His gaze didn’t meet hers.
Instead, Edison’s eyes roamed over the length of her body. Plix gulped but looked down, too, grimacing at all the dried blood and exposed wiring. Her own white flesh stood in stark contrast against the dirty crimson and the dark fabric of her clothing, and she shivered as she recognized that her skin was paler than usual. Ashen, even.
Plix remembered ash.
Closing her eyes against faint memories of burning and of orange metal, smoking and hot, she sucked in a deep breath before looking up at Edison again, meeting the clear, gray eyes that always seemed to see straight through her. They were as piercing as ever as they stared at her, but they were hard, too.
Pinned by the force of his gaze, Plix searched her mind for answers. Explanations. Anything, really. But she had nothing. Nothing beyond the usual.
The same sad story that had haunted and driven her for her entire life.
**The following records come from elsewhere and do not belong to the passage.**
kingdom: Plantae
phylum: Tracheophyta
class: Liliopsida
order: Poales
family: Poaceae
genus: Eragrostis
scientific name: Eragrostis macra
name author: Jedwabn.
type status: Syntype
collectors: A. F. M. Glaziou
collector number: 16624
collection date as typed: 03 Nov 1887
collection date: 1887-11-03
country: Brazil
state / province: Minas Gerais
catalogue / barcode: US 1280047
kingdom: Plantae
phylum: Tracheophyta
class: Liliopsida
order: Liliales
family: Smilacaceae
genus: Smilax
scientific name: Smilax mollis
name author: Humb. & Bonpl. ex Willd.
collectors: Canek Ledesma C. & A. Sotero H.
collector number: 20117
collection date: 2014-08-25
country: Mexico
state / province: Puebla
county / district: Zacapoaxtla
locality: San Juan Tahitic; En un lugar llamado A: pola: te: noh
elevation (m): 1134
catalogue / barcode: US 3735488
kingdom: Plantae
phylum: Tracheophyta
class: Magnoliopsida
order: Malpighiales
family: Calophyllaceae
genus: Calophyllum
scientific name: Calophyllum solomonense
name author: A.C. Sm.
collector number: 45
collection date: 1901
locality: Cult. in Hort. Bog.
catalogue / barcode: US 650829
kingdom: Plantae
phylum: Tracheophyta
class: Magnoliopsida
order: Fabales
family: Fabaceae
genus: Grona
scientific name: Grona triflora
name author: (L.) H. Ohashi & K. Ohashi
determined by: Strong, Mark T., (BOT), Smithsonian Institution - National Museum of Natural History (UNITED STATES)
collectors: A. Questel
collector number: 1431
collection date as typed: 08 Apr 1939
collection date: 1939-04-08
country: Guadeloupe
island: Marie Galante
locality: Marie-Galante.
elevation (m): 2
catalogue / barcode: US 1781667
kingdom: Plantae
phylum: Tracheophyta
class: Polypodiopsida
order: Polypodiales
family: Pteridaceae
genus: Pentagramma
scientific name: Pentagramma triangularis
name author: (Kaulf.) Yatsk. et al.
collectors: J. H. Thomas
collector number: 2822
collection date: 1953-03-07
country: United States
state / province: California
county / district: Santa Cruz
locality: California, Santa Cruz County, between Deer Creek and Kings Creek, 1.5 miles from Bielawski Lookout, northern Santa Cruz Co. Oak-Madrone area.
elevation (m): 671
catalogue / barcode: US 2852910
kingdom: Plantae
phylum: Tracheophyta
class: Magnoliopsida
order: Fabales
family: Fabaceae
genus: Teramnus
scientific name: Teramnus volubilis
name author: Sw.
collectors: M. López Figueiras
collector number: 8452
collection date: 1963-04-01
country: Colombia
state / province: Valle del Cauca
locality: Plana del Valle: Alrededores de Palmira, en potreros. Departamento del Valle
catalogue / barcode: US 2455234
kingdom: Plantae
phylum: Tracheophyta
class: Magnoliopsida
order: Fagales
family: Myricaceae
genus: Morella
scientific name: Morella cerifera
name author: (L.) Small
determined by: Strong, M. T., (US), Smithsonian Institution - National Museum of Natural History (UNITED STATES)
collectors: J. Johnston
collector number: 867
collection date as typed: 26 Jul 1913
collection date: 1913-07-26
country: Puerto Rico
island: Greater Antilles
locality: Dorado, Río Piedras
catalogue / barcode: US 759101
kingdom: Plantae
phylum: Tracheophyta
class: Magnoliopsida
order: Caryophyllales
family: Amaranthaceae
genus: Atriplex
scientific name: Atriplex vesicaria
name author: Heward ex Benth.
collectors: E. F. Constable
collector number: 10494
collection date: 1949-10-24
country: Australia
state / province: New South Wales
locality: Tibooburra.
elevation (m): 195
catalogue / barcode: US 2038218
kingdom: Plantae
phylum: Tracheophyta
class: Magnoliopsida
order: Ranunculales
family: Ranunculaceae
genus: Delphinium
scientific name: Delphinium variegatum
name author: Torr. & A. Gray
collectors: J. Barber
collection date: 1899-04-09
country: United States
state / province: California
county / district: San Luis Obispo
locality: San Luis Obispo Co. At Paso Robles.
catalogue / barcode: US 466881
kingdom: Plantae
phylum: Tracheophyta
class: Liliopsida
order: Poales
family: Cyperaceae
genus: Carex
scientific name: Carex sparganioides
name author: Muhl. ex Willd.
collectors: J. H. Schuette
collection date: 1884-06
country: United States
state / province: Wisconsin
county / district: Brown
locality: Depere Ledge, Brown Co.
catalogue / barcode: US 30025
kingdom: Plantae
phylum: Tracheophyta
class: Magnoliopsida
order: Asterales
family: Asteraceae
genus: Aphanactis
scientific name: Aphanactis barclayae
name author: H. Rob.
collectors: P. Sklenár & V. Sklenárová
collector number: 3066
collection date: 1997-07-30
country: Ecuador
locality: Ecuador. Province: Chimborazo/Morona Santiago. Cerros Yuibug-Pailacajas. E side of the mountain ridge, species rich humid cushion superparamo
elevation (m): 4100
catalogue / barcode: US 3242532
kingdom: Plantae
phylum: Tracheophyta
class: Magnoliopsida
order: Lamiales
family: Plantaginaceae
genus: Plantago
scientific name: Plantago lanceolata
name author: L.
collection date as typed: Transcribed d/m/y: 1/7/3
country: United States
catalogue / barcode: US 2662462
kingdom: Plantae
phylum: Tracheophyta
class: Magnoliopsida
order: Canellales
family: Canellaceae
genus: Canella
At long last, his voice pierced the silence, his tone gruff but guardedly neutral. “You could have died. Again.”
For a moment, the accusation hung in the air. Plix wanted to deny it, but the truth was hard to overlook. Instead, she tried to shrug, wincing at the effort and the pain that radiated through her arm.
“I didn’t,” she offered weakly, trying to force a smile that didn’t want to spread across her cheeks. Beneath the intensity of his glare, she felt it wither.
His expression grew even harder, his chin jutting out and his mouth frowning. “No. Not this time.” Swiveling in his chair, he put his hand to the table as he rose, the other rising to rub the back of his neck as he looked away. “Guess you’ll have to try harder next time.”
“Hey,” Plix said. “Hey, don’t—”
“No.” He shook his head as he took a step toward her. “Don’t you. Not when you—when you keep going off on this damn crusade of yours. When you just keep coming back here every time you need me to try to put you together again.”
Her throat dry, she flexed her jaw, her mouth opening and closing, but the words refused to form. In the end, all she had was his name. “Edison…”
“Damn it, Plix,” he swore, clenching his hands into fists at his sides as he stared up at the ceiling. “I’m sorry, it’s just…you never tell me anything. So I never know if you’re okay or if I’m going to come downstairs to find you bleeding out on my floor.”
“You know I can’t tell you—”
He snorted, his lack of patience for what she felt she could and could not do clear on his features and in his tone. But there was something deeper there too as he grumbled, “Of course you can’t.”
“Hey,” she murmured, lifting a hand out toward him. She managed to get it a little higher this time, but her efforts to actually bring herself to sitting were futile. Unable to reach him with her body, she was forced to try to do so with her words.
“I’m fine,” she whispered. “I promise. I’m fine.”
Edison’s eyes focused on hers, the cool gray of them shining. “You’re not,” he breathed. “You’re so, so not.”